RUSH-HOUR traffic jams are a daily bind for many commuters - but are drivers making them worse by trying to avoid them?

A study of four major world cities has found drivers in peak-time traffic often avoid taking the shortest route to their destination.

Drivers may think the most direct route will be too congested or have too many intersections or traffic lights to be the quickest.

But analysis of rush-hour traffic patterns in four major cities by Strathclyde University researchers show drivers following strange patterns.

Professor Ernesto Estrada, who conducted the study at the Department of Mathematics and Statistics with colleagues from Isfahan University of Technology in Iran, said: “We found that rush-hour traffic in major cities across the world follows a strange and counterintuitive pattern.

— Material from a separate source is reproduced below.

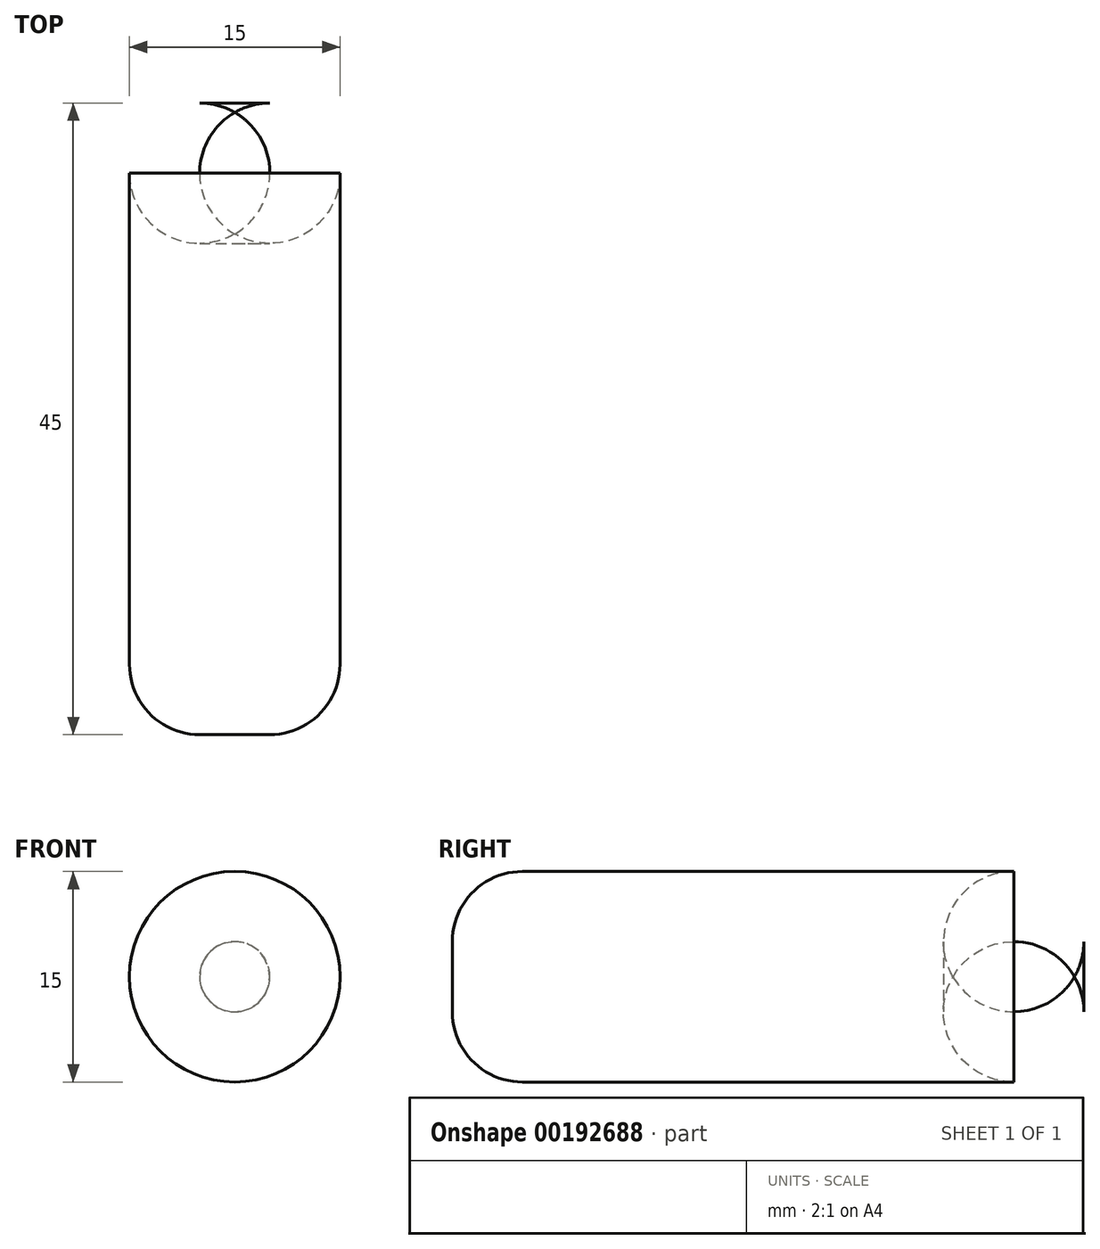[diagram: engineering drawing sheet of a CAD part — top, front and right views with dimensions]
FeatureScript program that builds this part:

“Instead of drivers navigating the city by using the shortest paths to their destination, they travel in a diffusive way.

"Our study suggests drivers perceive the shortest routes as ‘too central to be empty’ and avoid taking them altogether.

“It may be true the quickest route to a destination is not via the shortest path, but when everyone decides this and takes alternative routes making them more congested than the shortest route, does that still hold true?

“Because drivers mainly rely on cognitive maps they have previously created to navigate the city, they end up using the same routes to get to their destination.

"The result is the creation of what we call ‘communicability’ routes that become more congested than the shortest path and possibly we will have to wait more due to congestion than to traffic lights, signals and intersections.”

The study, published in the journal Nature Human Behaviour, provides insights into how information flows along complex networks and could help city planners tackle traffic congestion.